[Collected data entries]
>>>>>
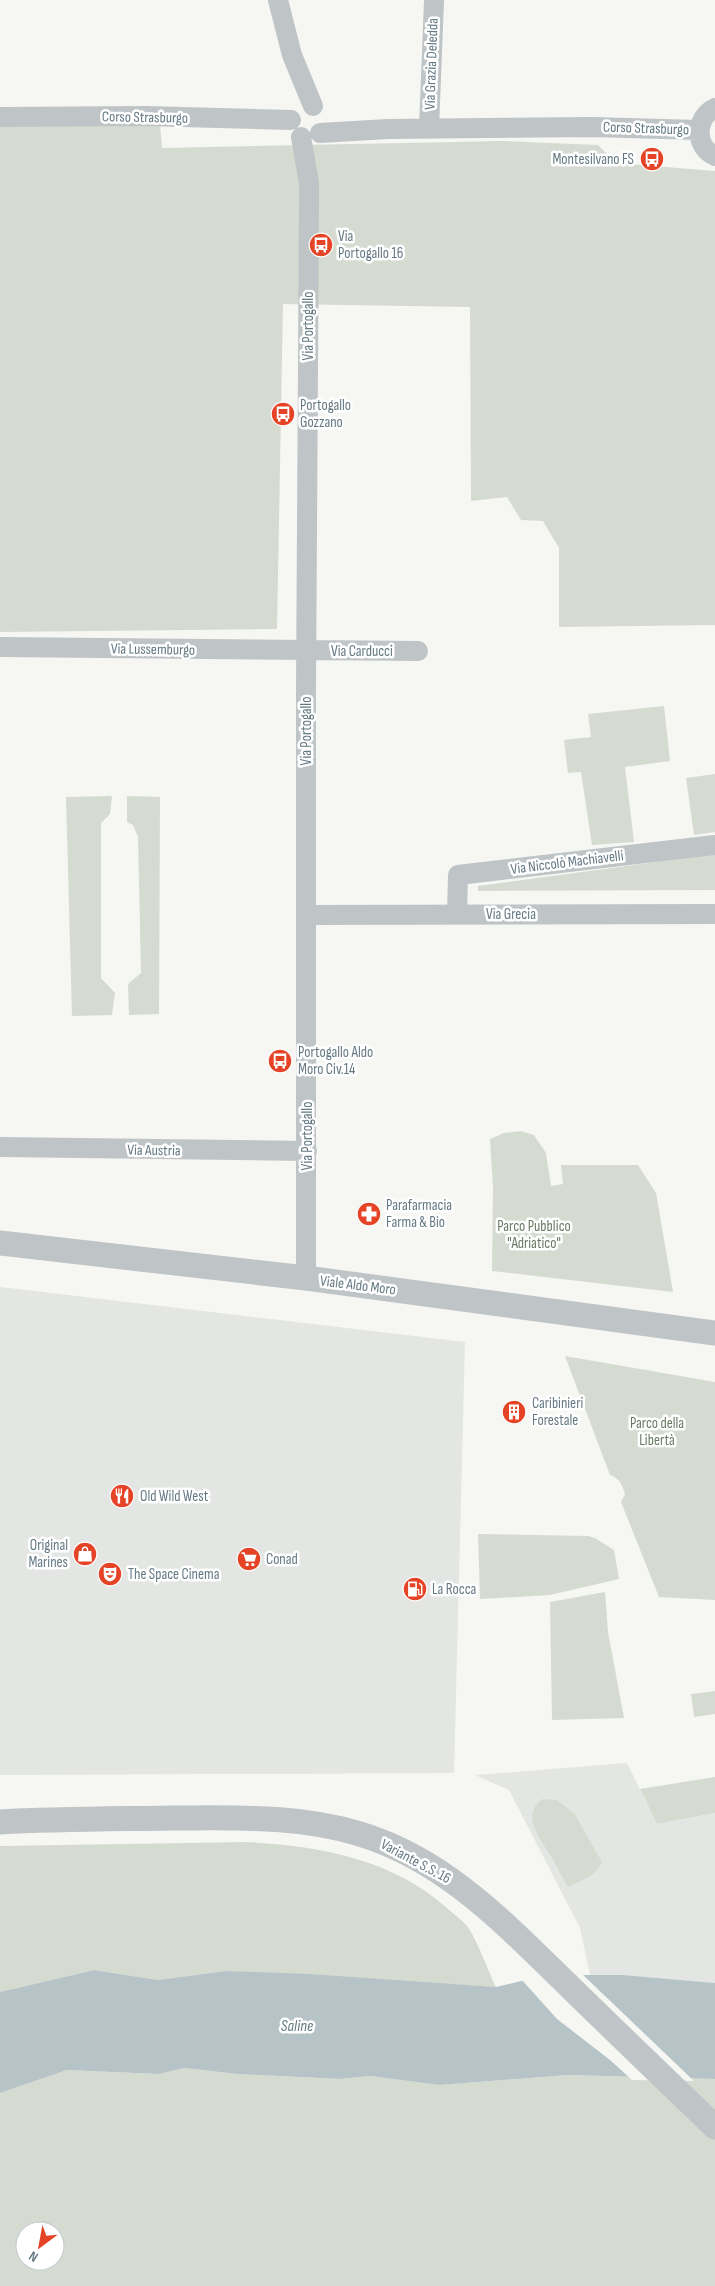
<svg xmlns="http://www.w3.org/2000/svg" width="715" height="2286" font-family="'Sofia Sans Condensed',sans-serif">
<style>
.built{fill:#e4e6e4}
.green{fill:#d6dbd2;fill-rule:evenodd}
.water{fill:#b6c4c7}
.pier{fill:#f6f6f3}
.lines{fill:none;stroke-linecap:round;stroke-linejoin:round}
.minor{stroke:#bfc4c7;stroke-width:20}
.tertiary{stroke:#bfc4c7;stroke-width:25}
.labels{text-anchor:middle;stroke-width:5;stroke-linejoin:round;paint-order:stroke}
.street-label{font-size:15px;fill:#657984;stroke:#fff}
.poi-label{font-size:15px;fill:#657984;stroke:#fff;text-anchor:start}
.park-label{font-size:15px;fill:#6a7b64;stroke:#fff}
.water-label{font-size:16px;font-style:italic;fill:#617b80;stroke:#fff}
</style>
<rect width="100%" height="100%" fill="#f6f6f3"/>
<!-- built -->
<path class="built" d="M 0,1287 L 465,1342 L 454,1773 L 0,1775 Z
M 627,1763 L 657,1824 L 715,1813 L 715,1983 L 623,1975 L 590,1975 L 580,1928 L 509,1790 L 475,1775 Z"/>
<!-- green -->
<path class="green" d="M 160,124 L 162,148 L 501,141 L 598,145 L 616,163 L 715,171 L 715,625 L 559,627 L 559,548 L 543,521 L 521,520 L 507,497 L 471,501 L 470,307 L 283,304 L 277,629 L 0,632 L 0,125 Z
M 664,706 L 670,761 L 625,767 L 634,842 L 592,845 L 581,772 L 568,773 L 564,740 L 591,737 L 588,714 Z
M 715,774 L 715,832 L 694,835 L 686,778 Z
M 112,796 L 110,814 L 101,823 L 101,978 L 115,993 L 112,1015 L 72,1016 L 66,797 Z
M 127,796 L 160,797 L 159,1014 L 129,1015 L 128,984 L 141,973 L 138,837 L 133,825 L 127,822 Z
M 715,854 L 715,890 L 478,891 L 478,886 Z
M 521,1131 L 534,1135 L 546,1153 L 551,1186 L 563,1184 L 561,1165 L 638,1165 L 656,1193 L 673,1292 L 492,1271 L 493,1188 L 490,1139 L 504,1133 Z
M 565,1356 L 715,1382 L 715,1600 L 659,1597 L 621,1502 L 625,1494 C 622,1484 620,1479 610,1475 Z
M 478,1534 L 588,1536 L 595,1538 L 614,1550 L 619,1579 L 550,1595 L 480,1599 Z
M 605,1592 L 608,1632 L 624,1718 L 552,1720 L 550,1602 Z
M 715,1691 L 715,1714 L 694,1717 L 691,1694 Z
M 715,1777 L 715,1813 L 657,1824 L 640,1789 Z
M 543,1799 L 557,1800 L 574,1813 L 602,1862 C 596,1876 581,1881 568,1887 C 562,1877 557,1867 551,1856 C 541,1840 519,1814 543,1799 Z
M 246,1842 C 318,1846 391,1858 447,1908 C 453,1914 461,1919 467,1926 C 476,1937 489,1973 496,1987 L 225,1971 L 158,1980 L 94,1970 L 0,1992 L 0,1846 Z
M 184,2068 L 237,2074 L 340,2079 L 370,2076 L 439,2085 L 568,2075 L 715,2079 L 715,2286 L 0,2286 L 0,2093 L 67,2070 L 159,2074 ZM 25,2231 L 55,2231 L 55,2261 L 25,2261 Z"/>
<!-- water -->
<path class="water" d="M 94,1970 L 158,1980 L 225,1971 L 309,1974 L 496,1987 L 547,1975 L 623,1975 L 715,1983 L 715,2079 L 568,2075 L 439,2085 L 370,2076 L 340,2079 L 237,2074 L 184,2068 L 159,2074 L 67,2070 L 0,2093 L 0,1992 Z"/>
<!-- pier -->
<path class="pier" d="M 546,1973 L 581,1973 L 694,2081 L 632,2080 L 610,2060 L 557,2019 L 521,1979 Z"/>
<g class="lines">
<!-- minor -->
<path class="minor" d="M 278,0 L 292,55 L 313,106
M 715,108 C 695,118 694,146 715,156
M 0,117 L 146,116 L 291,120
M 429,129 L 434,0
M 320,133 L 388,129 L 592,127 L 699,130
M 301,137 L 309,183 L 309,202 L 306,690 L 306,1278
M 0,647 L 418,651
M 457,914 L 458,875 L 715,845
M 307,915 L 715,914
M 0,1147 L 307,1151"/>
<!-- tertiary -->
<path class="tertiary" d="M 0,1243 L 306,1278 L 715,1333
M 0,1822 C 57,1819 113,1819 170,1818 C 234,1818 298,1815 360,1834 C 446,1860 506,1925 569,1986 C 617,2033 666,2080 715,2127"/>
</g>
<!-- icons -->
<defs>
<g id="bus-disc" transform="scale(1.25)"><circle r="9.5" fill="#e44326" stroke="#fff"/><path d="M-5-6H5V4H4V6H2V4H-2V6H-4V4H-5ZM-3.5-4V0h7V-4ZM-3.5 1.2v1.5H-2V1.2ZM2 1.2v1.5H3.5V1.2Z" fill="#fff"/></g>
<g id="pharmacy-disc" transform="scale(1.25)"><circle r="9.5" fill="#e44326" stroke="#fff"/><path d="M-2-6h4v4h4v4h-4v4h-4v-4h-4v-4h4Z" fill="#fff"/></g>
<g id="building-disc" transform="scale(1.25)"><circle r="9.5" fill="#e44326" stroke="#fff"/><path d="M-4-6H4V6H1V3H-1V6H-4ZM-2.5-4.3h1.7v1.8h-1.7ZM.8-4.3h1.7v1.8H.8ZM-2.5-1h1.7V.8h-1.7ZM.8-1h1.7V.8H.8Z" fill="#fff"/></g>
<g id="restaurant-disc" transform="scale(1.25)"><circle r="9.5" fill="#e44326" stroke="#fff"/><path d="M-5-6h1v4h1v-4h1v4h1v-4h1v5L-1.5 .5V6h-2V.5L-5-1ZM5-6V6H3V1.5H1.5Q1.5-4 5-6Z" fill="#fff"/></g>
<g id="shop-disc" transform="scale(1.25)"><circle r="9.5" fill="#e44326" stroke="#fff"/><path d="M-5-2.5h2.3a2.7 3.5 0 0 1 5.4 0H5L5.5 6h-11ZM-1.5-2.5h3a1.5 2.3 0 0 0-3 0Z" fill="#fff"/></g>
<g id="supermarket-disc" transform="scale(1.25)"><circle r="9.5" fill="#e44326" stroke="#fff"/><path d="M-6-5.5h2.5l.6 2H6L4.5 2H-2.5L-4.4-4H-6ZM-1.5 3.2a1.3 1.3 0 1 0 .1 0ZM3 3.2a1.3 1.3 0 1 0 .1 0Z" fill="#fff"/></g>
<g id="theatre-disc" transform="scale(1.25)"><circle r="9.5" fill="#e44326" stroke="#fff"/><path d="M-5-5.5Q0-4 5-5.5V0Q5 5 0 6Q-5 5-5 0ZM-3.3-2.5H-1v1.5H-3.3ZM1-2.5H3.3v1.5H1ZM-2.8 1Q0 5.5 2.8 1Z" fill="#fff"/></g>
<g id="fuel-disc" transform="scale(1.25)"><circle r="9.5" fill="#e44326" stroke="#fff"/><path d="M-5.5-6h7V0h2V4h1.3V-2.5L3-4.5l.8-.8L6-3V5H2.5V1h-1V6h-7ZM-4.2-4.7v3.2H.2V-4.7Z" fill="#fff"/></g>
</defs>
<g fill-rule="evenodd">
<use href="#bus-disc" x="652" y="159"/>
<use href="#bus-disc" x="321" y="245"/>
<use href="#bus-disc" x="283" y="414"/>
<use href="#bus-disc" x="280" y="1061"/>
<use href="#pharmacy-disc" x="369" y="1214"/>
<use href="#building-disc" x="514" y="1412"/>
<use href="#restaurant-disc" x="122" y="1496"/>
<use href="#shop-disc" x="85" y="1554"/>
<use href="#supermarket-disc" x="249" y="1559"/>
<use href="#theatre-disc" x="110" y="1574"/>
<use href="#fuel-disc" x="415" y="1589"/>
</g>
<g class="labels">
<!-- street labels -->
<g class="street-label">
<text transform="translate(431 64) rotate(-88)" y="5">Via Grazia Deledda</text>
<text transform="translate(145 117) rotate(1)" y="5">Corso Strasburgo</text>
<text transform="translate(646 128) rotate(2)" y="5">Corso Strasburgo</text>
<text transform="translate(308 326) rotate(-90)" y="5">Via Portogallo</text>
<text transform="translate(153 649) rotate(1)" y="5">Via Lussemburgo</text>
<text x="362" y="656">Via Carducci</text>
<text transform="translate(306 731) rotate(-90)" y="5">Via Portogallo</text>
<text transform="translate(567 862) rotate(-7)" y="5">Via Niccolò Machiavelli</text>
<text x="511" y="919">Via Grecia</text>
<text transform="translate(307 1136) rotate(-90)" y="5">Via Portogallo</text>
<text transform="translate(154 1150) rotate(1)" y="5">Via Austria</text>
<text transform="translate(358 1285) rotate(7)" y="5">Viale Aldo Moro</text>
<text transform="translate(416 1861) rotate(28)" y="5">Variante S.S. 16</text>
</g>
<!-- poi labels -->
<g class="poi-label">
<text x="634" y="164" text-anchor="end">Montesilvano FS</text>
<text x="338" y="241">Via<tspan x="338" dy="17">Portogallo 16</tspan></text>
<text x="300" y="410">Portogallo<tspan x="300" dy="17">Gozzano</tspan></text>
<text x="298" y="1057">Portogallo Aldo<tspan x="298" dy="17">Moro Civ.14</tspan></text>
<text x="386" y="1210">Parafarmacia<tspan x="386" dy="17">Farma &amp; Bio</tspan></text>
<text x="532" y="1408">Caribinieri<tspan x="532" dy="17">Forestale</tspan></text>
<text x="140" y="1501">Old Wild West</text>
<text x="68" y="1550" text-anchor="end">Original<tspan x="68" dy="17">Marines</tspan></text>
<text x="266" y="1564">Conad</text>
<text x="128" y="1579">The Space Cinema</text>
<text x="432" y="1594">La Rocca</text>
</g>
<!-- park labels -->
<g class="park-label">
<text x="534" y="1231">Parco Pubblico<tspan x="534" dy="17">"Adriatico"</tspan></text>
<text x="657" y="1428">Parco della<tspan x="657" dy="17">Libertà</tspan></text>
</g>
<!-- water labels -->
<g class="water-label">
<text x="297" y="2031">Saline</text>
</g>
</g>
<!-- north arrow -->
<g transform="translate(40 2246) rotate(212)"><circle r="24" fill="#ffffff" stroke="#c1c9ce"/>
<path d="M0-4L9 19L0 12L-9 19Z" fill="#e44326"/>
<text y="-8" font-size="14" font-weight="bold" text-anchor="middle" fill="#657984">N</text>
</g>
</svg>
<<<<<
*WHAT TO PRODUCE*. One number only, please: the count of lines in the data that hold the word "rule".

*SOLUTION TO THE EXERCISE*. 2